"Ask the Rabbi" by R. Mermelstein

QUESTION: Dear Rabbi Mermelstein:
It seems you're silent on all matters regarding Kahane and those who follow his teachings.
Am I missing something?
Bob Martin
15 July 2004
ANSWER: Dear Mr. Martin,
You've only missed a 2,000-word essay I once wrote about Rabbi
Kahane. That file is gone and may never be recovered. In a nutshell, I
read Rabbi Kahane's book, "Never Again", while still a soldier in the
US Army. That would have been about 1973-1974. That book held me
fixated.
In 1976, while a young rabbinical student in Jerusalem,
Israel, I was told that Rabbi Kahane lived only two apartment buildings
away from where I was studying in the Mattersdorf section of the city.

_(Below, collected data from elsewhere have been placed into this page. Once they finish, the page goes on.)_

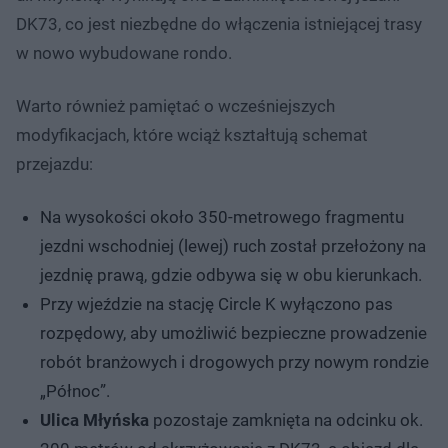
DK73, co jest niezbędne do włączenia istniejącej trasy
w nowo wybudowane rondo.
Warto również pamiętać o wcześniejszych
modyfikacjach, które wciąż kształtują schemat
przejazdu:
Na wysokości około 350-metrowego fragmentu
jezdni wschodniej (lewej) ruch został przełożony na
jezdnię prawą, gdzie odbywa się w obu kierunkach.
Przy wjeździe na stację Circle K wyłączono pas
rozpędowy, aby umożliwić bezpieczne prowadzenie
robót branżowych i drogowych przy nowym rondzie
„Północ”.
Ulica Młyńska
pozostaje zamknięta na odcinku ok.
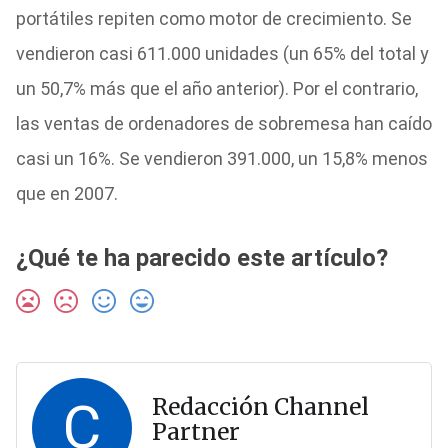
portátiles repiten como motor de crecimiento. Se
vendieron casi 611.000 unidades (un 65% del total y
un 50,7% más que el año anterior). Por el contrario,
las ventas de ordenadores de sobremesa han caído
casi un 16%. Se vendieron 391.000, un 15,8% menos
que en 2007.
¿Qué te ha parecido este artículo?
C
Redacción Channel
Partner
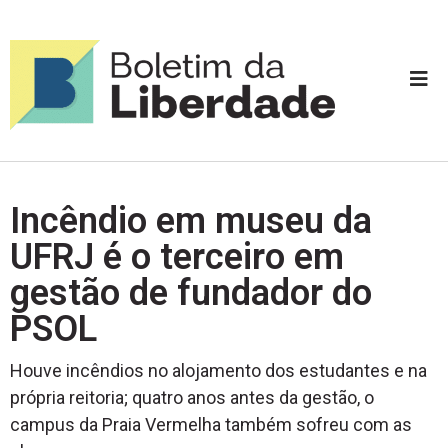
Incêndio em museu da
UFRJ é o terceiro em
gestão de fundador do
PSOL
Houve incêndios no alojamento dos estudantes e na
própria reitoria; quatro anos antes da gestão, o
campus da Praia Vermelha também sofreu com as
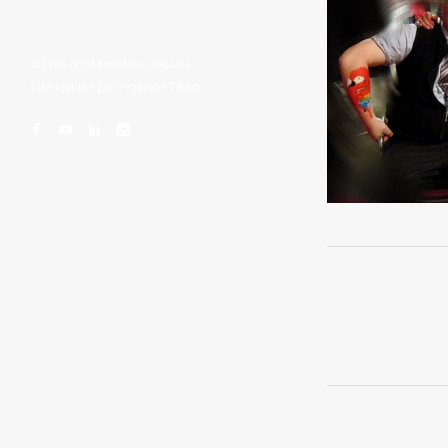
© Copyright
Mentions légales
Site réalisé par
Agence Tikéo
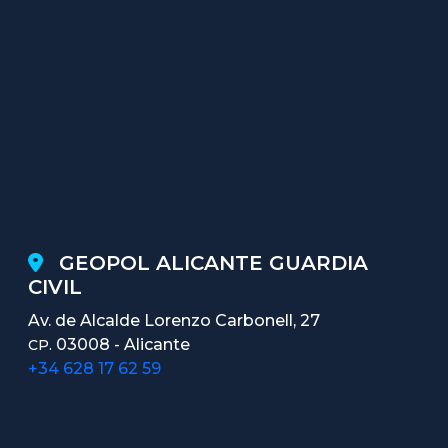
GEOPOL ALICANTE GUARDIA
CIVIL
Av. de Alcalde Lorenzo Carbonell, 27
03008 - Alicante
CP.
+34 628 17 62 59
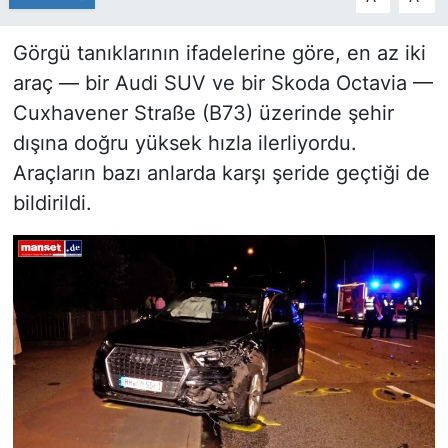
Görgü tanıklarının ifadelerine göre, en az iki
araç — bir Audi SUV ve bir Skoda Octavia —
Cuxhavener Straße (B73) üzerinde şehir
dışına doğru yüksek hızla ilerliyordu.
Araçların bazı anlarda karşı şeride geçtiği de
bildirildi.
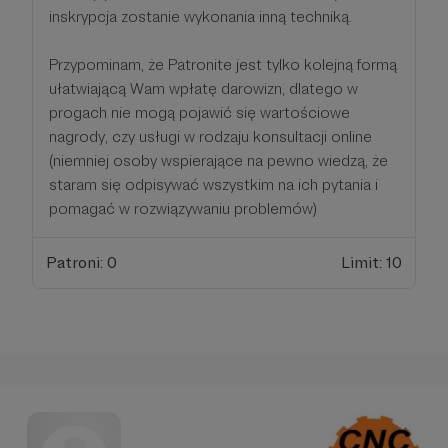
inskrypcja zostanie wykonania inną techniką.
Przypominam, że Patronite jest tylko kolejną formą
ułatwiającą Wam wpłatę darowizn, dlatego w
progach nie mogą pojawić się wartościowe
nagrody, czy usługi w rodzaju konsultacji online
(niemniej osoby wspierające na pewno wiedzą, że
staram się odpisywać wszystkim na ich pytania i
pomagać w rozwiązywaniu problemów)
Patroni: 0
Limit: 10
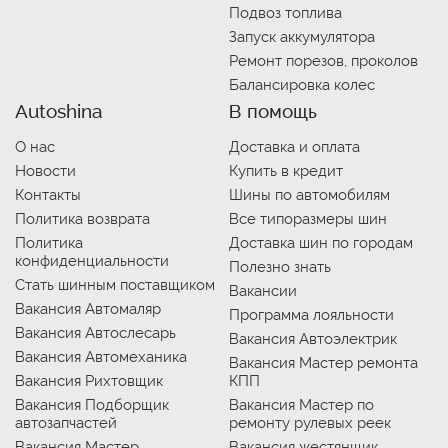
Подвоз топлива
Запуск аккумулятора
Ремонт порезов, проколов
Балансировка колес
Autoshina
В помощь
О нас
Доставка и оплата
Новости
Купить в кредит
Контакты
Шины по автомобилям
Политика возврата
Все типоразмеры шин
Политика
Доставка шин по городам
конфиденциальности
Полезно знать
Стать шинным поставщиком
Вакансии
Вакансия Автомаляр
Программа лояльности
Вакансия Автослесарь
Вакансия Автоэлектрик
Вакансия Автомеханика
Вакансия Мастер ремонта
Вакансия Рихтовщик
КПП
Вакансия Подборщик
Вакансия Мастер по
автозапчастей
ремонту рулевых реек
Вакансия Мастер
Вакансия жестянщик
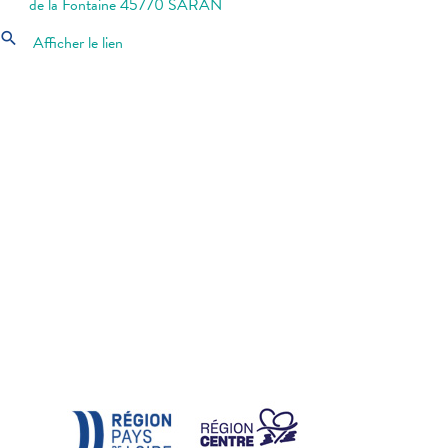
de la Fontaine 45770 SARAN
search
Afficher le lien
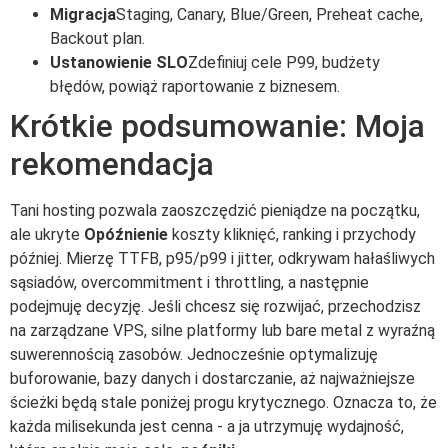
Migracja
Staging, Canary, Blue/Green, Preheat cache,
Backout plan.
Ustanowienie SLO
Zdefiniuj cele P99, budżety
błędów, powiąż raportowanie z biznesem.
Krótkie podsumowanie: Moja
rekomendacja
Tani hosting pozwala zaoszczędzić pieniądze na początku,
ale ukryte
Opóźnienie
koszty kliknięć, ranking i przychody
później. Mierzę TTFB, p95/p99 i jitter, odkrywam hałaśliwych
sąsiadów, overcommitment i throttling, a następnie
podejmuję decyzję. Jeśli chcesz się rozwijać, przechodzisz
na zarządzane VPS, silne platformy lub bare metal z wyraźną
suwerennością zasobów. Jednocześnie optymalizuję
buforowanie, bazy danych i dostarczanie, aż najważniejsze
ścieżki będą stale poniżej progu krytycznego. Oznacza to, że
każda milisekunda jest cenna - a ja utrzymuję wydajność,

Without an appointment I knocked on his door early one evening during
the weeklong Jewish festival of Succos. He graciously invited me in,
and I bombarded him with questions about his philosophy. We spent
nearly two hours discussing Jewish survival at the dining table in his
small apartment. I emerged enlightened and energized.
Not too long
afterward Rabbi Kahane entered Israeli politics. The rest is a matter
of record. He became an outcast member of the Israeli parliament and
the Israeli government banned the party he founded, Kach. It was a sad
day for me when an Arab assassinated him in a Manhattan, New York,
hotel where he was speaking to a large gathering.
Rabbi Kahane's
successor, Irv Rubin, and I traded journalistic barbs for a couple of
years. His bragging about the number of times he had been arrested
didn't sit well with me. The student is never the equal of the teacher.
In time Irv and I became close friends. We both live in Southern
California. We even graduated from the same high school. We broke bread
together in local kosher restaurants. We even worked together several
years ago on a Holocaust Remembrance Day event that was to memorialize
those who fought the Nazis rather than to mourn the dead, as is the
annual custom. The circumstances of his arrest and death in prison came
as a shock to me.
I've never been silent on the topic of Rabbi Kahane.
He was a religious man, unlike his successor, with insights into
matters of Jewish survival that knew no peers.